- [Task requirements]
Can you print the rows word for word, from the first line through the line containing "Dot at: (266, 315)", with both ends included and the pictures left out?

START Stored records

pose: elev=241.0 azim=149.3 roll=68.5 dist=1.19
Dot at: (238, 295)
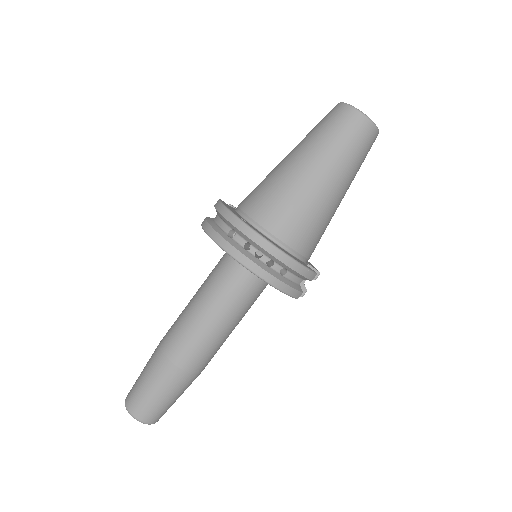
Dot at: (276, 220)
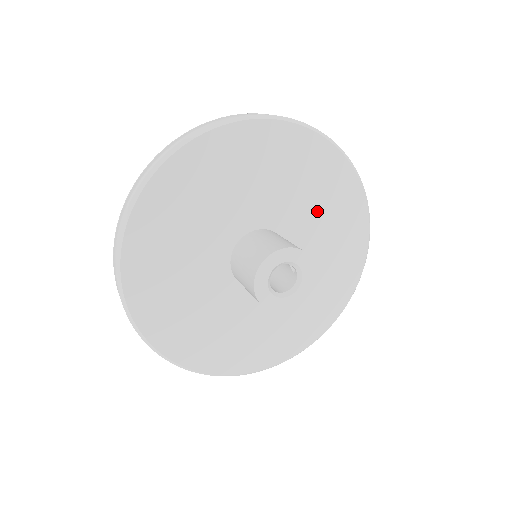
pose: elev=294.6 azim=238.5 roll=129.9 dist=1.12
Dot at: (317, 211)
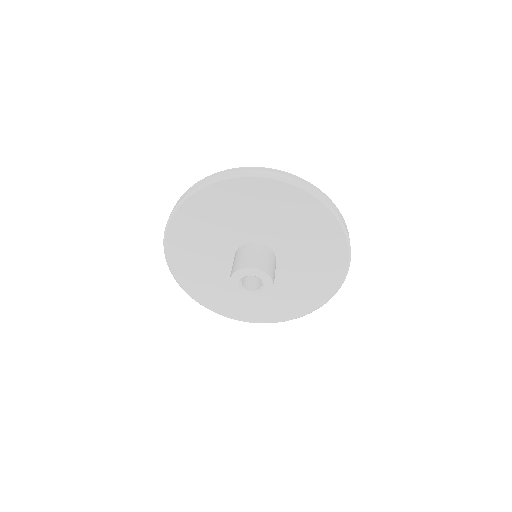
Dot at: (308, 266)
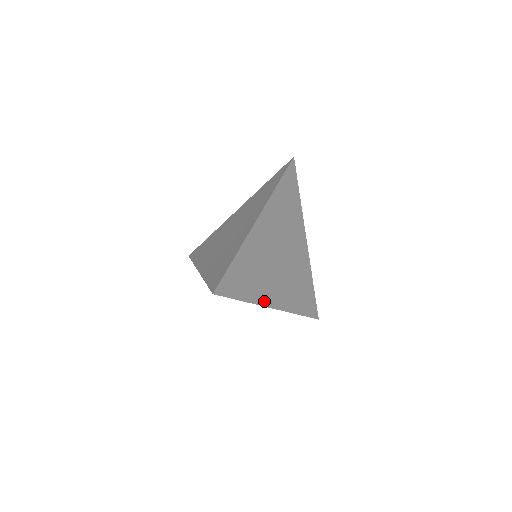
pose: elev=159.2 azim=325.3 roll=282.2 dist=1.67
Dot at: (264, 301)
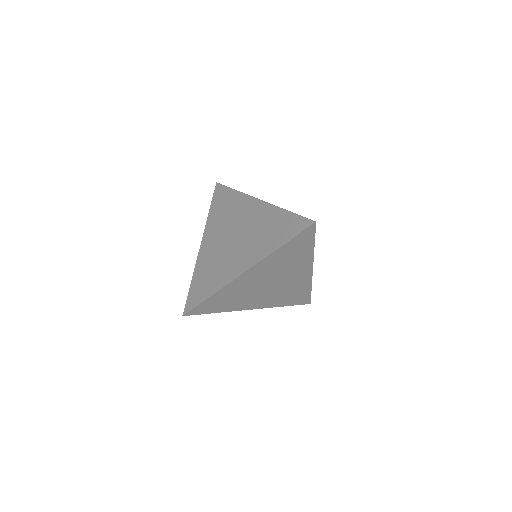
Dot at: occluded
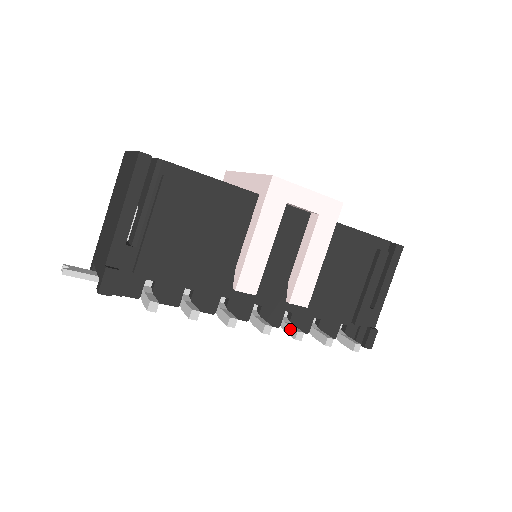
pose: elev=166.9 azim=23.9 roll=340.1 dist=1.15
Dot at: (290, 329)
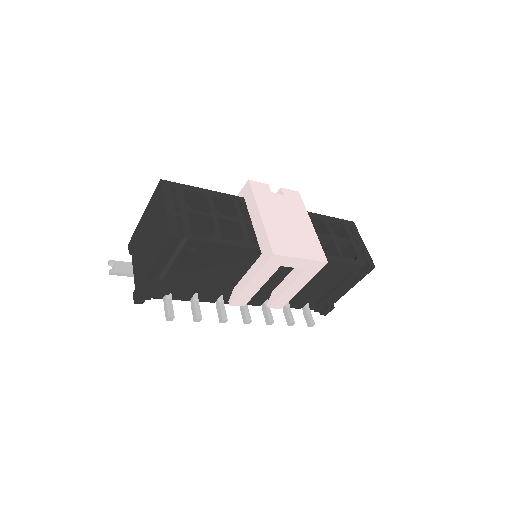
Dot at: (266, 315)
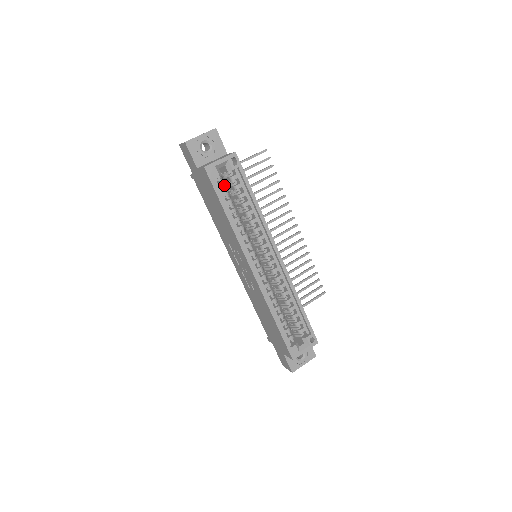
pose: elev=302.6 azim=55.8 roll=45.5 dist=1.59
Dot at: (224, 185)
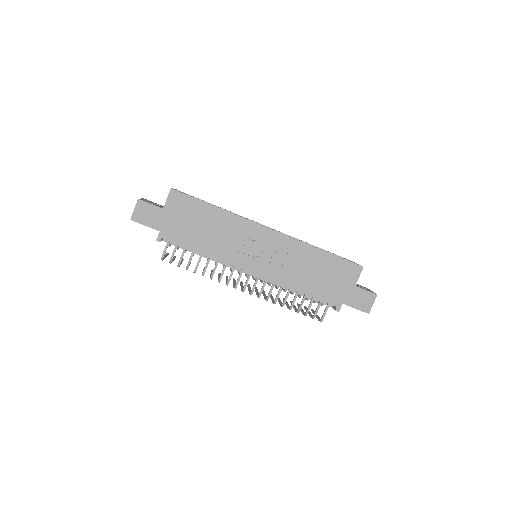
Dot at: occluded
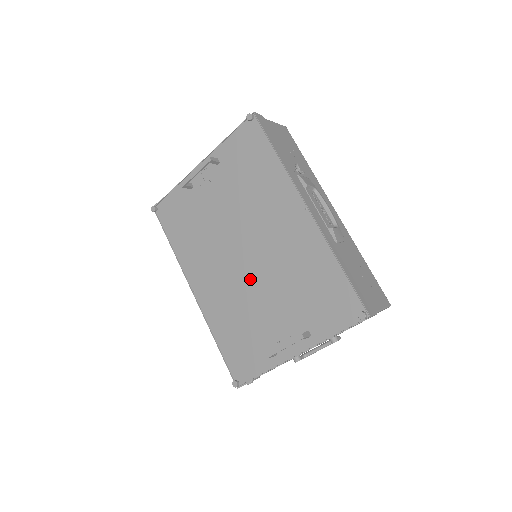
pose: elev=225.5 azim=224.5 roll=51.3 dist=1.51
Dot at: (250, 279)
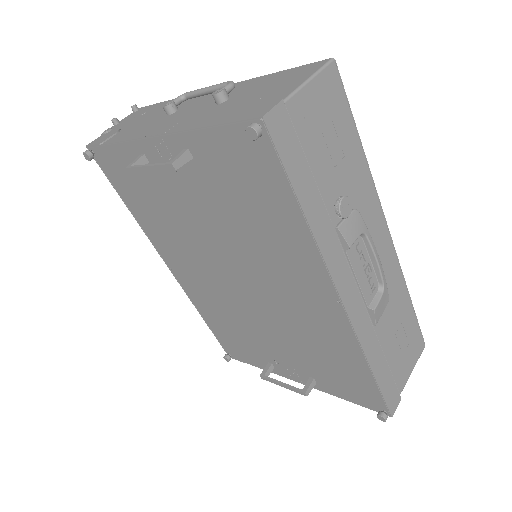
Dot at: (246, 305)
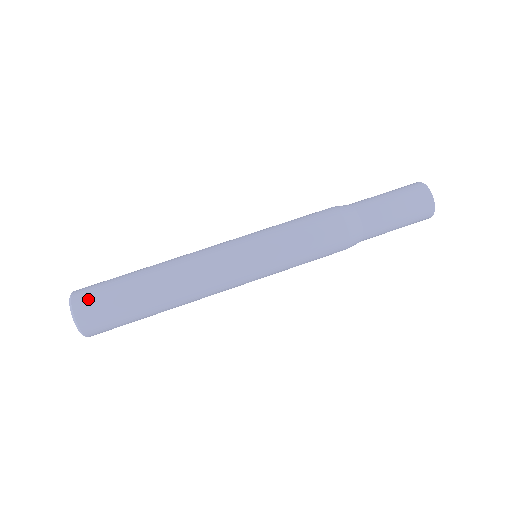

END Stored records

- [In response]
pose: elev=241.0 azim=149.3 roll=68.5 dist=1.19
Dot at: (238, 295)
Dot at: (276, 220)
pose: elev=294.6 azim=238.5 roll=129.9 dist=1.12
Dot at: (317, 211)
Dot at: (308, 266)
pose: elev=159.2 azim=325.3 roll=282.2 dist=1.67
Dot at: (264, 301)
Dot at: occluded
pose: elev=166.9 azim=23.9 roll=340.1 dist=1.15
Dot at: (290, 329)
Dot at: (266, 315)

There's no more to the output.